_Task statement_:
Lines containing the word "purposes" in the data below: say how many, with no other text.

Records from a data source

<<<<

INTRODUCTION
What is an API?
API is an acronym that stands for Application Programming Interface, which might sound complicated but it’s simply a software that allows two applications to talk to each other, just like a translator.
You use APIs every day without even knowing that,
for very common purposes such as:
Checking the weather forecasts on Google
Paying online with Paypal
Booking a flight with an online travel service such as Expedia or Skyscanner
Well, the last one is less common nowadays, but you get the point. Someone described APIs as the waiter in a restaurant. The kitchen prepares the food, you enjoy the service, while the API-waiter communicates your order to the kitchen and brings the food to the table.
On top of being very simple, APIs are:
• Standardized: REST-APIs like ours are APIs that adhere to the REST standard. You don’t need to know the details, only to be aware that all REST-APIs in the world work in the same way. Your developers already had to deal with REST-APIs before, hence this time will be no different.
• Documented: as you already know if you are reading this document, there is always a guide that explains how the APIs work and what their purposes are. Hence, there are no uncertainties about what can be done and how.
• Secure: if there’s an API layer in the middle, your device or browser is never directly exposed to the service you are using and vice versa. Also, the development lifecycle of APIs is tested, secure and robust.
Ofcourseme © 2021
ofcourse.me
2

>>>>
<<<<

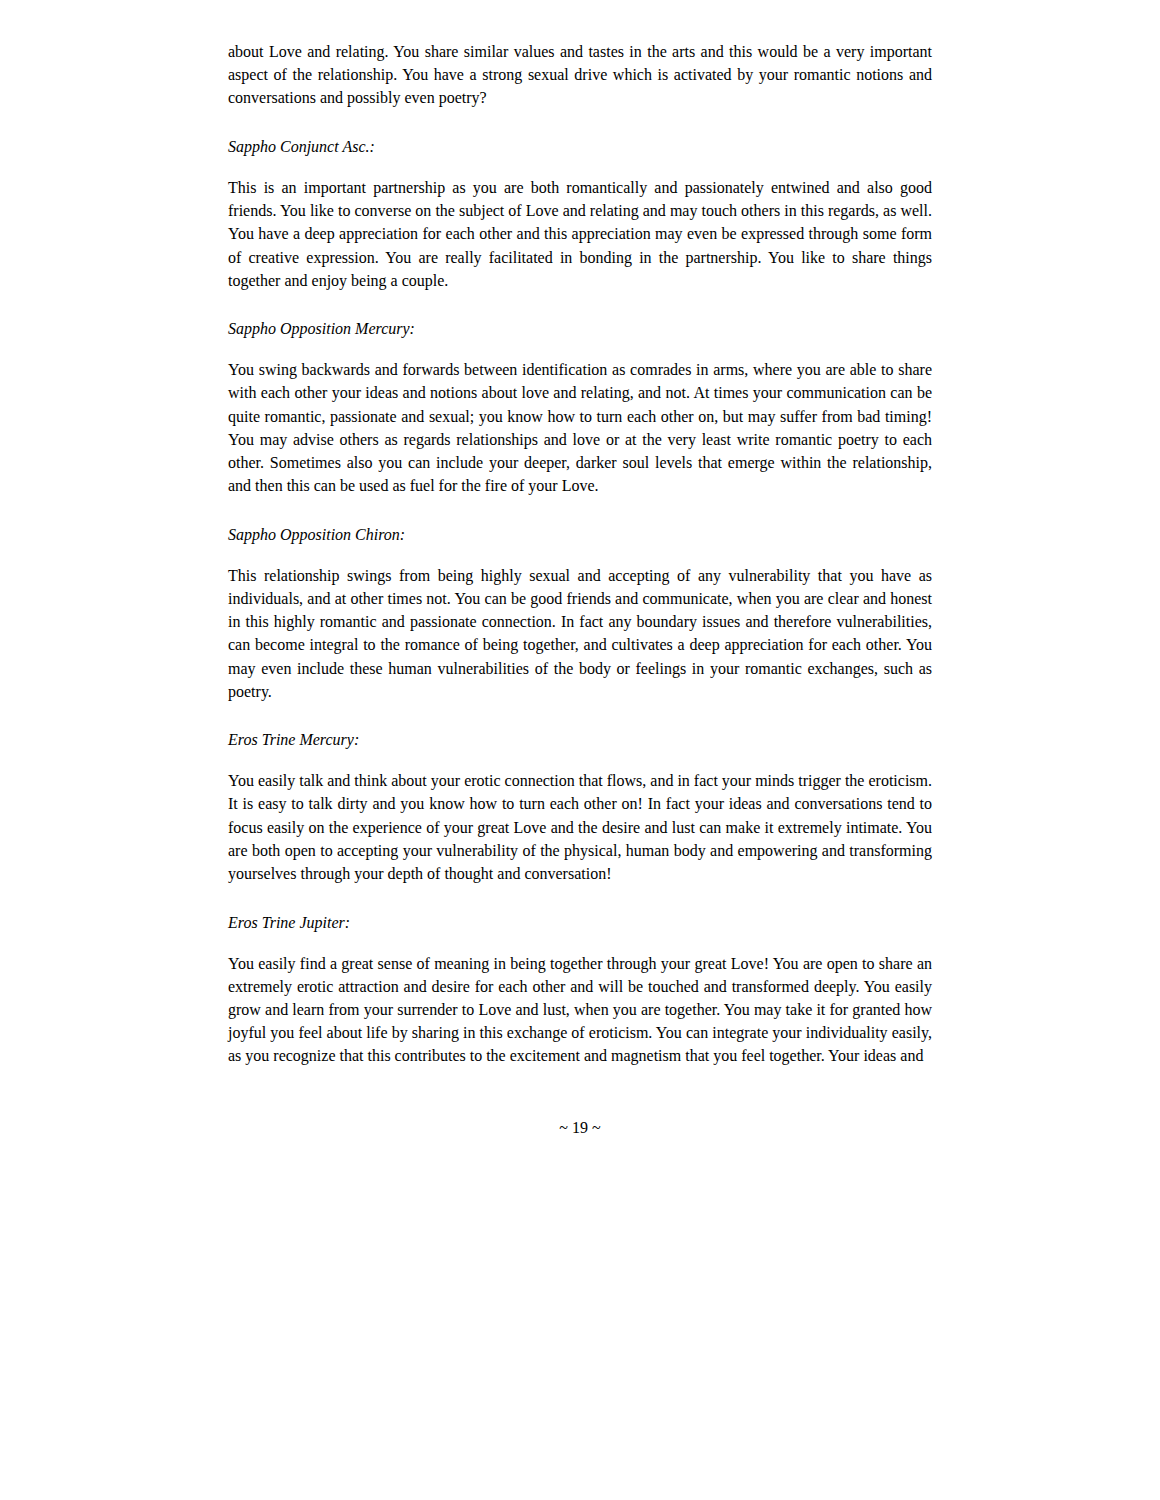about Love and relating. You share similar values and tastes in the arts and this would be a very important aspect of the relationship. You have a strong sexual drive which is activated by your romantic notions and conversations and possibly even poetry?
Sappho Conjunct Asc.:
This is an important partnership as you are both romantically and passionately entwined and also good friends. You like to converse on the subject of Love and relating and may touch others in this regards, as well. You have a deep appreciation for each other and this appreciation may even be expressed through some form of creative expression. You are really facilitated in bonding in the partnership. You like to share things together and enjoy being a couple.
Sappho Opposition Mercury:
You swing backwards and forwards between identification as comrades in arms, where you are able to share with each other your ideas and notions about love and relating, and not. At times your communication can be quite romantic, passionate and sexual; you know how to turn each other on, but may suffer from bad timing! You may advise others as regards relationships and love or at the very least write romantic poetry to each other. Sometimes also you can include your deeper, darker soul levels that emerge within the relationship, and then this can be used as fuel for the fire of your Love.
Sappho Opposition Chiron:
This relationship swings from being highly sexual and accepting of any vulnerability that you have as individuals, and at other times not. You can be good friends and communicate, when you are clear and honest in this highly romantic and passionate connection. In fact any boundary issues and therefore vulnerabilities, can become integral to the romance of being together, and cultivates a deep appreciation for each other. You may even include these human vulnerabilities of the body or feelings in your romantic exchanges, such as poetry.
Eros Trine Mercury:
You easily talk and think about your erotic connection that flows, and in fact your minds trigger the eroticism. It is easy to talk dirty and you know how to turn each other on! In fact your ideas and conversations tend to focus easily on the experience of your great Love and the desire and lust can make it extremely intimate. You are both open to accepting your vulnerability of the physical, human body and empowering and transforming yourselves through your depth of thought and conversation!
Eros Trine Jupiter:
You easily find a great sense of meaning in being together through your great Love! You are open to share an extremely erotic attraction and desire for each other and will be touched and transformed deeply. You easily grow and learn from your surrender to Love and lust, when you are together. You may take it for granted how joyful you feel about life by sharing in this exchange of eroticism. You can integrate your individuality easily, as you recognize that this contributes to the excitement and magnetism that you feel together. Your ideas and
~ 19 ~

>>>>

_Exercise output_:
2